The shortest day of the year turned out to be one of the brightest we have had this December. Frigid air and high winds rendered the sky cloudless...and with an inch or two of snow on the ground, the illumination was "extreme". Many people expressed their delight to see the sun at the same time they exclaimed their pain as they inhaled the knife blades of subzero air.
Contrasts fascinate me...they bring details into clear focus -- without contrasts, everything would be a visual, audible, and emotional "sameness". Sometimes I see something with new appreciation when it is placed next to its extreme opposite. Absence and Presence, Present and Past, Birth and Death, Joy and Sorrow, Sound and Stillness, Light and Dark, Action and Rest -- These are just of few of the contrasts that I notice, especially at this time of year.
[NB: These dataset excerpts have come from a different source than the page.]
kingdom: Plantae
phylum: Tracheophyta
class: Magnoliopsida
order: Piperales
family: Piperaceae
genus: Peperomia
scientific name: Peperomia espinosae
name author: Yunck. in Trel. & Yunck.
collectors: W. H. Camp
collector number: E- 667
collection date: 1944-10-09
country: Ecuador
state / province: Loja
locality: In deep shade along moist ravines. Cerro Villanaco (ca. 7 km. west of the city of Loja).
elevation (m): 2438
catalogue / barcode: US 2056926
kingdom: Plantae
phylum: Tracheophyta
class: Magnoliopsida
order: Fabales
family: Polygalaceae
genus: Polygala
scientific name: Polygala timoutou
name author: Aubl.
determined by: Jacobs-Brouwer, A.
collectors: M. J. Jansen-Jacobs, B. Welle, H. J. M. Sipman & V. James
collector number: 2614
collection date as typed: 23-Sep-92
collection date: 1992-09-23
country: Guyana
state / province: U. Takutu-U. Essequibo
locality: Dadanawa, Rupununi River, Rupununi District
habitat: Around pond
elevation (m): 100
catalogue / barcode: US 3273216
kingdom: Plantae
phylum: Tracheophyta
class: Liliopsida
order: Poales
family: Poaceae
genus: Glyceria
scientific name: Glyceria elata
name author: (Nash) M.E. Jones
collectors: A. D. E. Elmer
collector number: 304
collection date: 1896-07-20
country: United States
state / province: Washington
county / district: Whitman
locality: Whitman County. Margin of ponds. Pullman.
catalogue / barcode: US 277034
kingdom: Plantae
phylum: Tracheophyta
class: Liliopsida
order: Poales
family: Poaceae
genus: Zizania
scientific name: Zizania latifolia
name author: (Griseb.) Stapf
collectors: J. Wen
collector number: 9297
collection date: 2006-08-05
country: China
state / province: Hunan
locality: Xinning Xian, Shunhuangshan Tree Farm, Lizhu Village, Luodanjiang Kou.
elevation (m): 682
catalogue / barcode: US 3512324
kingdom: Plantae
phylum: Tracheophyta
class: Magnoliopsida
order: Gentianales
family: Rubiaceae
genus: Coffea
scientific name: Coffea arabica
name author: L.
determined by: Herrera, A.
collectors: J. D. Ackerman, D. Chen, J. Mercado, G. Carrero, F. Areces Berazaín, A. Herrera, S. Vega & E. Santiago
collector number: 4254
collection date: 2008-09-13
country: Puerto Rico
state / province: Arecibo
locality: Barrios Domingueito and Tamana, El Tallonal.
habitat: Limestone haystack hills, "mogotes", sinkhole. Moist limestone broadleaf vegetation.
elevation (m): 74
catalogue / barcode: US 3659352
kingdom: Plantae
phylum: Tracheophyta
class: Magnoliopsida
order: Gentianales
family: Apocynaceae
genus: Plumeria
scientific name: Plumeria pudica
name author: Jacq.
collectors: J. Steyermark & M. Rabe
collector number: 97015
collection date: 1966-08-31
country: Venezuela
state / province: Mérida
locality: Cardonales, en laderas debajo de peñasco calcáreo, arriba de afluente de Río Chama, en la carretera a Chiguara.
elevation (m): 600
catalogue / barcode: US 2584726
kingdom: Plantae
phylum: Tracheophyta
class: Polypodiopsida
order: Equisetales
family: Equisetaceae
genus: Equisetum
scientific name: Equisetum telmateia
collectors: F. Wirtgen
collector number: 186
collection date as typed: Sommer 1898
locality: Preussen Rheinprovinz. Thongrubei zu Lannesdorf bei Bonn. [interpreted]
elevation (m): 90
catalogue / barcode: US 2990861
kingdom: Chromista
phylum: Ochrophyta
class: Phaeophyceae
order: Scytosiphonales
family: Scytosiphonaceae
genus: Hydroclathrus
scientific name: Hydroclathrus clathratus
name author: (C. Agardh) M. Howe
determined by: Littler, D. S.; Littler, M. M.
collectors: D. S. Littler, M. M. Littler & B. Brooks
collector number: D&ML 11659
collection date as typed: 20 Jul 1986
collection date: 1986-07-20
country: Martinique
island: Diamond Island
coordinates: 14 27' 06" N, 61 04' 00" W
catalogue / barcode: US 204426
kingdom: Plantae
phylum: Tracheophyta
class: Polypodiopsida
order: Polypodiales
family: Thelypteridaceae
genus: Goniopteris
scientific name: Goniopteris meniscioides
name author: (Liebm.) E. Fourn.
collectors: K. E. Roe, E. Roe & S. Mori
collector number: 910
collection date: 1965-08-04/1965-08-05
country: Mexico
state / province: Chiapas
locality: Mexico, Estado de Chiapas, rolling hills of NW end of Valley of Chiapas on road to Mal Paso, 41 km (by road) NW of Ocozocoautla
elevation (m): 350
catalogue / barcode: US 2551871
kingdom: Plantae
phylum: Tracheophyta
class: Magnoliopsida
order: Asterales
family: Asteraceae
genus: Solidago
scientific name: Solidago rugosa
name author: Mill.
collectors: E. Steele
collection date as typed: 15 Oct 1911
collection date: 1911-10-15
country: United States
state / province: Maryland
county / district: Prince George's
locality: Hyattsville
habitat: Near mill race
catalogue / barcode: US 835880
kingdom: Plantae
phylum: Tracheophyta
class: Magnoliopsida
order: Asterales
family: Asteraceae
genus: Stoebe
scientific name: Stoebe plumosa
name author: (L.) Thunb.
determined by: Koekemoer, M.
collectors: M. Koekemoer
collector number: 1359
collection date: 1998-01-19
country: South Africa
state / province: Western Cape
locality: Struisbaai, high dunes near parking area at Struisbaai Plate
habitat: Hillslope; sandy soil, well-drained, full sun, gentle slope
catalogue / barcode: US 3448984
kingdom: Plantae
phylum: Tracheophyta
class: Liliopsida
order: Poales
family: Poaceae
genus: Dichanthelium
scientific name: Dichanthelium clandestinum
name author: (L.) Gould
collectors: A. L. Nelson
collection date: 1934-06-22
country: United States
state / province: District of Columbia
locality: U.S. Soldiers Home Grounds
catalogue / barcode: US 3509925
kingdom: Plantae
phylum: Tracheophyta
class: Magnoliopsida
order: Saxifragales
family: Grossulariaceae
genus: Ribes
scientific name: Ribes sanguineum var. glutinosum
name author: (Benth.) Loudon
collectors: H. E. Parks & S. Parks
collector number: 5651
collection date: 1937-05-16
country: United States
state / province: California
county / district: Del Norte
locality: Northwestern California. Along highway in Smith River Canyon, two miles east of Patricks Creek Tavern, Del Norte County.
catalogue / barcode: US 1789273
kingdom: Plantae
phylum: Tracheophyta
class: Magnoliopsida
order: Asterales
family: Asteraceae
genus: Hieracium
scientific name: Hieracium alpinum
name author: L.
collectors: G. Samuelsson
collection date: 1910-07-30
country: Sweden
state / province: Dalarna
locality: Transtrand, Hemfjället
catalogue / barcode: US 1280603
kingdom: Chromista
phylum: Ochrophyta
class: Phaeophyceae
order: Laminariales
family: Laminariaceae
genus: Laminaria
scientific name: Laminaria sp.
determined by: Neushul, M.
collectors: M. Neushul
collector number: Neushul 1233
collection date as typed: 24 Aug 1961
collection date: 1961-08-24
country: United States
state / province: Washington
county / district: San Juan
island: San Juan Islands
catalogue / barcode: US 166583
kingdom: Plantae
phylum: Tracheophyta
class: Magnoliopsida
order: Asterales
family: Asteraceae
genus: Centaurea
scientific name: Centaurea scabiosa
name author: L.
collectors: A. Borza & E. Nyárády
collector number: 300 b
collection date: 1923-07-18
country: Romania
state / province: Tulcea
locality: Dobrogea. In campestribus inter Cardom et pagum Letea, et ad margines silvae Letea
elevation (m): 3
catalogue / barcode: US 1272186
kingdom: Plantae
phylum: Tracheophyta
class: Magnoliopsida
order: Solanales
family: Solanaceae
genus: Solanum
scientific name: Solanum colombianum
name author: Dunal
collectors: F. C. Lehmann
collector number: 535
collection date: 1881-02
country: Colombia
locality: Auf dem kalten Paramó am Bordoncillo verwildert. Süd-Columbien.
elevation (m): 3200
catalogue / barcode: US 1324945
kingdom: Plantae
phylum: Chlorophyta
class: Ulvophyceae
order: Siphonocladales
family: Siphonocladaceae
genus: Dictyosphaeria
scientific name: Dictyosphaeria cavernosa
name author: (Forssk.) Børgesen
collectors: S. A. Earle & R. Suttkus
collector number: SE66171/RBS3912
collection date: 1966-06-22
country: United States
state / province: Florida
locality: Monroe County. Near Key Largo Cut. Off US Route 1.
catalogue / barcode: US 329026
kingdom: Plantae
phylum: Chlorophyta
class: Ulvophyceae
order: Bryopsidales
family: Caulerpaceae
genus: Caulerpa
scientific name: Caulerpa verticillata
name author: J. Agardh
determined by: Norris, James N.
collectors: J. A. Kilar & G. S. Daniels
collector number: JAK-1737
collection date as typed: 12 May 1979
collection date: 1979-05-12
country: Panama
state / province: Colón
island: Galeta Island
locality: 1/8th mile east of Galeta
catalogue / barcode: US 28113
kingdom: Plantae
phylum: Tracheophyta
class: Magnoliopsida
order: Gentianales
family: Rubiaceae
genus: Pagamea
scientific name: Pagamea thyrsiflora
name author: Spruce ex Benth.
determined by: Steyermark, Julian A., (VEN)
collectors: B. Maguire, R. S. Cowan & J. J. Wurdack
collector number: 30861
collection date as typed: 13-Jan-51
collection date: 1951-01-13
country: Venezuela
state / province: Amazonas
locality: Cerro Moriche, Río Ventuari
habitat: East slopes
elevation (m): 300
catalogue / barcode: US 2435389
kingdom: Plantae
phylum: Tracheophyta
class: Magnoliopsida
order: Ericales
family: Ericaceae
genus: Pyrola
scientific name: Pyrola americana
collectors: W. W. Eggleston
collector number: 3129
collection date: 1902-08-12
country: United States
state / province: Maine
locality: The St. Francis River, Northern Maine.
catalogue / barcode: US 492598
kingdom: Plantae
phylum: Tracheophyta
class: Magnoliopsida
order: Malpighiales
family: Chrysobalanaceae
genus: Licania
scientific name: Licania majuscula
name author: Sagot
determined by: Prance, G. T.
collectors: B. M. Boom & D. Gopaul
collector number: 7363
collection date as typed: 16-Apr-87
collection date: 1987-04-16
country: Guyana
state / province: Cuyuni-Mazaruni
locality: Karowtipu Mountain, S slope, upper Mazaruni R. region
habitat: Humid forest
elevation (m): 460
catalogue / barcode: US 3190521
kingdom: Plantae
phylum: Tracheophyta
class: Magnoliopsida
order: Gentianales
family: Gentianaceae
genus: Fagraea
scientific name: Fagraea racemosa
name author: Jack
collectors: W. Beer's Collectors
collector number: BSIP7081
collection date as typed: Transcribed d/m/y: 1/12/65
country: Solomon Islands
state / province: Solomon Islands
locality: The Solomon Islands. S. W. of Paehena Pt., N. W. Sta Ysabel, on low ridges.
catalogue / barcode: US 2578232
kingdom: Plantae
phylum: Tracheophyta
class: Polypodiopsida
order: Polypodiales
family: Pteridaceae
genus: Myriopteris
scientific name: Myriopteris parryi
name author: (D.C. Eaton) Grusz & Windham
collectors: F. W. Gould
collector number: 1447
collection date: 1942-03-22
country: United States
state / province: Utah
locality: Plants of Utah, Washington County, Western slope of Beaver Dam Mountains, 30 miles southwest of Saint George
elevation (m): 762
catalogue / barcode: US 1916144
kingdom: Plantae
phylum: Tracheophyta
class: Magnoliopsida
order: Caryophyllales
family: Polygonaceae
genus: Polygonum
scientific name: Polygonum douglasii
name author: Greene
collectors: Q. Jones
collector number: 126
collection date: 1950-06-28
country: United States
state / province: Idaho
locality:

There is a point where I can get caught up in a frenzied rhythm of these contrasts. When the pace of the "holiday schedule" heightens, I notice a sort of "crazy fatigue" -- The sensation gains momentum and threatens to become the primary condition of my being. I may find myself looking at the extremes, darting from one to the other. It is a type of sensory/spiritual/emotional overload. It's like being on a teeter totter that is moving with a force that threatens to catapult me into space!
But peace can be re-established! At the center of all these contrasts is a place where I rest in stillness...wholeness. I return to a secure balance point from which I can gently and appreciatively gaze at the contrasts, knowing that they are there to reveal the nuances of God's good gifts. I see people differently from that place. I am able to move through activities and relationships in a spirit of acceptance rather than judgement (that radically changes how I am in those family gatherings!) I experience the passage of time with an understanding that all things change...joy and sorrow, presence and absence, life and death. Everything flows...and all moments have purpose.
I pray, through God's grace, that I may appreciate more fully the contrasts I encounter.